It seems that we are not going to get serious healthcare reform.
We have given in about the single payer, public option, the Medicare buy-in, and almost everything in between. The problem now seems to be that we are not dealing with cost containment, especially the costs of insurance, and somehow mandates were not tied to a public plan to compete and offer a lower cost option. We are left with all sorts of structure that depended on the foundation of a public plan to compete with private insurers, including exchanges, mandates, subsidies. We have pretty much banned insurance plans from covering abortion.
Don't throw out the baby with the bathwater, we are told.
Well, let's give the baby a name: insurance regulation.
Let's take out everything that depended on a public plan of one sort or another.

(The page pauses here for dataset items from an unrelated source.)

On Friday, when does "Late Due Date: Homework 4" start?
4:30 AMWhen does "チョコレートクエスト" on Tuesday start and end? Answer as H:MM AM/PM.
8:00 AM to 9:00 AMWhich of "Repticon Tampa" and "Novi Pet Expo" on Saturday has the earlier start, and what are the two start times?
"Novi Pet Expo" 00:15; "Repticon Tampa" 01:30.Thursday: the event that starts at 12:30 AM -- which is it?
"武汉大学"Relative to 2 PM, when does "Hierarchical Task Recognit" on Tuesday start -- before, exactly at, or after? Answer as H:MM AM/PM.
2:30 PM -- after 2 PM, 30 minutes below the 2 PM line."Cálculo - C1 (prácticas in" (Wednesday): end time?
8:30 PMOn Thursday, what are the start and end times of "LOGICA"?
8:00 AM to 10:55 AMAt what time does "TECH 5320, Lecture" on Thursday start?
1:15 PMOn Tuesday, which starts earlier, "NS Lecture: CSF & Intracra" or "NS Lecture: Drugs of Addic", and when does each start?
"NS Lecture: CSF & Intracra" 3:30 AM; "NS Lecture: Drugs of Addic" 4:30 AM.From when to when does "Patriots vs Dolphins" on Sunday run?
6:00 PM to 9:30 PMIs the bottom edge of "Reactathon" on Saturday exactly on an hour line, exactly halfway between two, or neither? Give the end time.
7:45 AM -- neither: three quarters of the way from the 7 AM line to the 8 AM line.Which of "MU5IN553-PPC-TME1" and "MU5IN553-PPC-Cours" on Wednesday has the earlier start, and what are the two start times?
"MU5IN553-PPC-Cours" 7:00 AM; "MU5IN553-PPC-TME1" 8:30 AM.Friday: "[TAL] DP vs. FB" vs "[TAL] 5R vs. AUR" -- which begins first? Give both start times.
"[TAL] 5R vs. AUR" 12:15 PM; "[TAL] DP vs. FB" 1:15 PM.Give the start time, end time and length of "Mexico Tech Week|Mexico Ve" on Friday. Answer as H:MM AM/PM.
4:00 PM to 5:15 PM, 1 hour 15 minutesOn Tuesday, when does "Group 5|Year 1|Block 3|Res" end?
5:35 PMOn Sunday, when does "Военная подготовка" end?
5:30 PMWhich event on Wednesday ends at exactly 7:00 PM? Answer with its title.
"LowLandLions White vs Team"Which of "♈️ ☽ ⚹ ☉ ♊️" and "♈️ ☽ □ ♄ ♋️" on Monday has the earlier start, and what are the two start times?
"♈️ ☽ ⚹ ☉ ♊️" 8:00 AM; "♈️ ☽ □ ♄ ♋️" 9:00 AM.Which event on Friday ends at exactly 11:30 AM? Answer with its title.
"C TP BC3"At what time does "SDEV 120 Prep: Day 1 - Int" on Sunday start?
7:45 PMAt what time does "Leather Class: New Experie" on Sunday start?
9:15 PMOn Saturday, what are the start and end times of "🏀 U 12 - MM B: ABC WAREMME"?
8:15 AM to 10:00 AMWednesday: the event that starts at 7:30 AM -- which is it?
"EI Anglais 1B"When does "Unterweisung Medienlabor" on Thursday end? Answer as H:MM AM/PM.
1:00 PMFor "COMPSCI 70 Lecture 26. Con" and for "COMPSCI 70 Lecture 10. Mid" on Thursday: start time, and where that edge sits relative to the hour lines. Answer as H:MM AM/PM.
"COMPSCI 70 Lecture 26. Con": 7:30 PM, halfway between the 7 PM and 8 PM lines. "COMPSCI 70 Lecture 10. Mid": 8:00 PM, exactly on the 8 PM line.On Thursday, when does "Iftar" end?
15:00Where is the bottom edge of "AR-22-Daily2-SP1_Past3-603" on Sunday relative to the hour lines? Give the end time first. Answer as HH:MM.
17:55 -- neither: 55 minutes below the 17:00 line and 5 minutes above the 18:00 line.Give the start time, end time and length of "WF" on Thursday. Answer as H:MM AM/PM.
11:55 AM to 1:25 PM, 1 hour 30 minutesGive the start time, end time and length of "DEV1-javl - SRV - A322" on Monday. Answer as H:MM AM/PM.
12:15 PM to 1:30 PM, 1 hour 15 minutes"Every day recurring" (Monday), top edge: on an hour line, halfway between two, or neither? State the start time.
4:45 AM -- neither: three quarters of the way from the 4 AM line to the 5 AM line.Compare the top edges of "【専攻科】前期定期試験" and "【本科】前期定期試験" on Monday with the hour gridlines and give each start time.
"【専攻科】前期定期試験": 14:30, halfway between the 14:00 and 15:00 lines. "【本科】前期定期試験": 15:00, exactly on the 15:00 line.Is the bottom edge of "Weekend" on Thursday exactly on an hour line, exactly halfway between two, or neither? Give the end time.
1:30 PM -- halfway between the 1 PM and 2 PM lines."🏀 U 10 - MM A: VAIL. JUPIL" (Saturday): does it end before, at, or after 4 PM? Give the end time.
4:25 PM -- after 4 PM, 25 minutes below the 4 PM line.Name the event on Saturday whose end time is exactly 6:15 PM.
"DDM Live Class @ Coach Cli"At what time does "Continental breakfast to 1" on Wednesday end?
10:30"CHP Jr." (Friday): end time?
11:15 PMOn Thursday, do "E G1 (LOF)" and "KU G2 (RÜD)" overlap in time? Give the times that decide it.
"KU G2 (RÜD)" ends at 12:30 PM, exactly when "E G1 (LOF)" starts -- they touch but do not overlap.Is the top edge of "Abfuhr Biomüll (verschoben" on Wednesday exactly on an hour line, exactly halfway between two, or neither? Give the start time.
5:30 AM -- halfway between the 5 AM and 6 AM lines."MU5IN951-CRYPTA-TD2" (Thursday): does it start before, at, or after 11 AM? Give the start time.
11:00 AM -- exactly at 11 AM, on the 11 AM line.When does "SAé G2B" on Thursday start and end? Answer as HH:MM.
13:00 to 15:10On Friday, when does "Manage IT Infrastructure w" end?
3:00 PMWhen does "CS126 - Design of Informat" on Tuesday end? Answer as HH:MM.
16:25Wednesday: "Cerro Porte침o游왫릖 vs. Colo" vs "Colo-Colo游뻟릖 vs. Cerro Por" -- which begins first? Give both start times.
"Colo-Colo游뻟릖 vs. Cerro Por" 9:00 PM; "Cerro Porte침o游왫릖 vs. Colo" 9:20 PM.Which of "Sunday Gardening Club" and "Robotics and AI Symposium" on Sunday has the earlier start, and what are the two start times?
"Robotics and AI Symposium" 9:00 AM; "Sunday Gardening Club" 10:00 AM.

We changed already from calling it health care reform to calling it health insurance reform. Let's take that further and call it a bill for regulating health insurance companies. Let's take away the monopoly exemption, create a fair marketplace, and forbid the worst practices of private health insurance industries.
Let's do away with annual and lifetime caps on payments, and cap out-of-pocket expenses, including deductibles and co-pays. Let's set up the minimum care that all plans must cover for all consumers. Let's forbid denial of coverage for pre-existing conditions, rescission in all cases except intentional fraud, and denial of any treatment found to be necessary by two or three doctors. Let's take away exemptions for companies that self-insure, mandate proportional coverage for parttime employees, and figure out a way for small businesses to access insurance affordably. And let's set up an adequate supervisory body.
That would be a bill worth passing. It is less ambitious than the original plan, but it does something worth doing.
Then we can start dealing with restructuring the system.